Under the terms of the new commercialization agreement, Santarus will pay Depomed royalties on net sales of 26.5 per cent in 2011, 29.5 per cent in 2012, 32.0 per cent in 2013 and 2014, and 34.5 per cent in 2015 and beyond. Santarus will pay no additional sales milestones to Depomed that were required under the prior promotion agreement. The new agreement provides for a reduced minimum spend obligation for Santarus for promotional expenses and streamlines the oversight of the brand. In addition, Santarus will reimburse Depomed for 70 per cent of its future costs in ongoing Paragraph IV litigation for Glumetza. If Depomed elects to co-promote Glumetza, Santarus will be obligated to pay a royalty of 70 per cent of the net sales attributable to prescriptions generated by Depomed's called on physicians over a pre-established baseline.
“We are pleased to expand our commercial activities for Glumetza, a product that we believe has significant potential in the type 2 diabetes market,” said Santarus president and chief executive officer Gerald T Proehl. “After promoting Glumetza for almost three years, our commercial organization is eager to manage contracting and pricing to maximize the potential for the brand. Given our focus on the Glumetza brand and the internal resources we have allocated to its promotion, it makes good business sense to transition certain manufacturing activities, distribution and ownership of the NDA for Glumetza to our organization. We also believe this agreement will result in greater financial value for both Santarus and Depomed.”
He added, “We are moving forward with new eVoucher and savings card programs for Glumetza, which we plan to introduce in the coming months. We believe these new programmes will significantly increase patient access to our products for adult patients with type 2 diabetes by reducing the out-of-pocket cost for Glumetza to a level roughly equivalent to a Tier 1 copay for patients with commercial insurance.”
Depomed president and chief executive officer Jim Schoeneck said, “This is a good deal for both companies. For Depomed, it should add meaningfully to our bottom line and should lead to further growth in revenues for Depomed as Santarus grows the franchise. We have a great deal of confidence in the Santarus team and their ability to take on expanded commercial activities for Glumetza. This transaction allows our commercial, regulatory and manufacturing teams to focus energies on the successful launch of Gralise (gabapentin), our once-daily formulation of gabapentin for the management of postherpetic neuralgia, while also providing us the option to promote Glumetza with our new sales force.”

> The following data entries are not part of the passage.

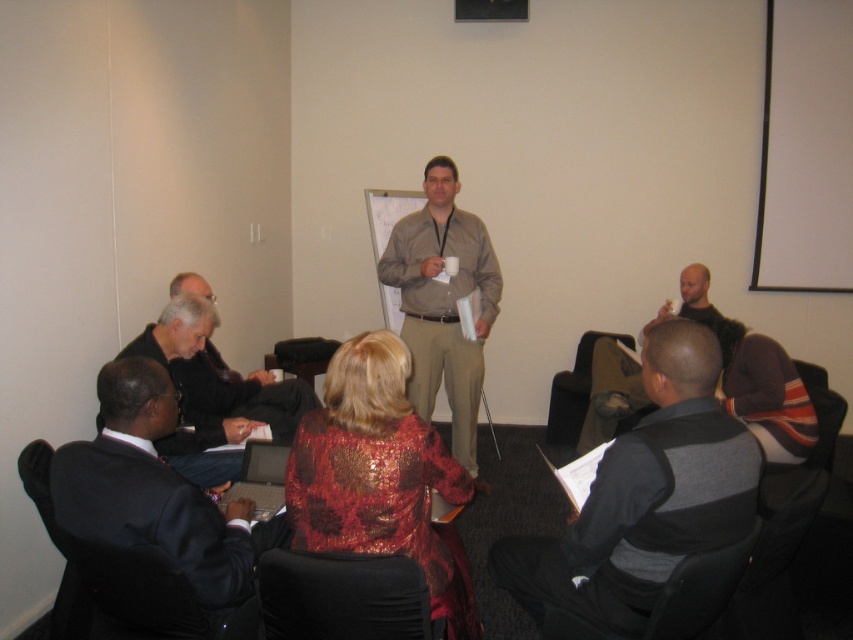
Question: Which point appears farthest from the camera in this image?

Choices:
 (A) (733, 548)
 (B) (202, 371)
 (C) (364, 520)
 (D) (78, 480)

Answer: (B)

Question: Does striped sweater at lower right appear on the left side of brown fabric chair at lower center?

Choices:
 (A) yes
 (B) no

Answer: (A)

Question: Which point is closer to the camera?

Choices:
 (A) (410, 451)
 (B) (189, 278)
 (C) (599, 422)

Answer: (A)

Question: Is shiny red dress at center closer to camera compared to brown fabric chair at lower center?

Choices:
 (A) no
 (B) yes

Answer: (B)

Question: Which object is positioned closest to the dark brown leather jacket at upper right?

Choices:
 (A) brown fabric chair at lower center
 (B) black fabric chair at lower right
 (C) dark suit at lower left
 (D) matte black laptop at lower left

Answer: (A)

Question: Can you confirm if black fabric chair at lower center is positioned below dark suit at lower left?

Choices:
 (A) no
 (B) yes

Answer: (B)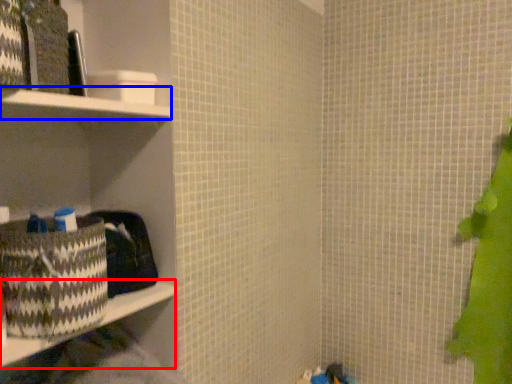
Question: Which object is closer to the camera taking this photo, ledge (highlighted by a red box) or cabinet (highlighted by a blue box)?

Choices:
 (A) ledge
 (B) cabinet

Answer: (B)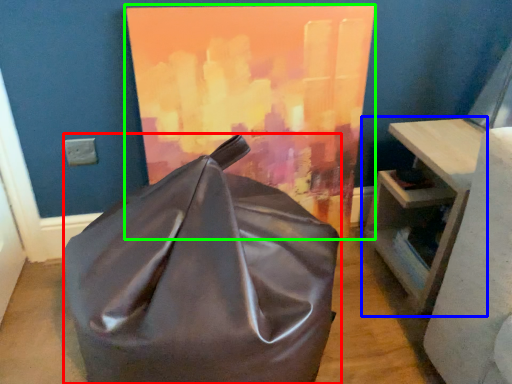
Question: Which object is the closest to the furniture (highlighted by a red box)? Choose among these: table (highlighted by a blue box) or oil painting (highlighted by a green box).

Choices:
 (A) table
 (B) oil painting

Answer: (B)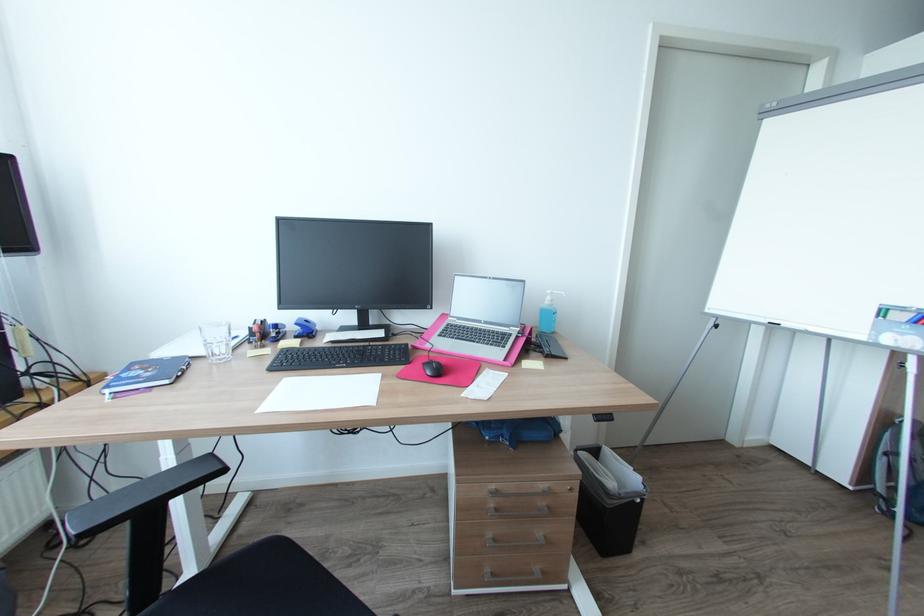
What do you see at coordinates (832, 214) in the screenshot?
I see `the red whiteboard marker` at bounding box center [832, 214].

Glumetza (metformin hydrochloride extended release tablets) is indicated as an adjunct to diet and exercise to improve glycemic control in adult patients with type 2 diabetes. It may be used concomitantly with a sulfonylurea or insulin to improve glycemic control in adults. It is available in 500 mg and 1000 mg tablets.
Lactic acidosis can occur due to metformin accumulation. The risk increases with conditions such as sepsis, dehydration, excess alcohol intake, hepatic insufficiency, renal impairment, and acute congestive heart failure.
Symptoms include malaise, myalgias, respiratory distress, increasing somnolence, and non-specific abdominal distress. Laboratory abnormalities include low pH, increased anion gap and elevated blood lactate.
If acidosis is suspected, discontinue Glumetza and hospitalize the patient immediately.
Glumetza is contraindicated in patients with renal dysfunction, known hypersensitivity to metformin HCl or metabolic acidosis, including diabetic ketoacidosis. Use of concomitant medications that affect renal function or hemodynamic change may interfere with the disposition of metformin and should be used with caution.
Hypoglycemia does not occur in patients receiving Glumetza alone but could occur with deficient caloric intake or during concomitant use with other glucose-lowering agents or ethanol. Loss of glycemic control may occur when a stabilized patient is exposed to stress.
In clinical trials, the most common side effects with Glumetza monotherapy were diarrhoea, nausea, dyspepsia, and upper abdominal pain. In a clinical trial of Glumetza combined with a sulfonylurea, the most common side effects included hypoglycemia, diarrhoea, and nausea.
Depomed, Inc. is a specialty pharmaceutical company with one approved product on the market and another recently approved product.
Santarus, Inc. is a specialty biopharmaceutical company focused on acquiring, developing and commercializing proprietary products that address the needs of patients treated by physician specialists.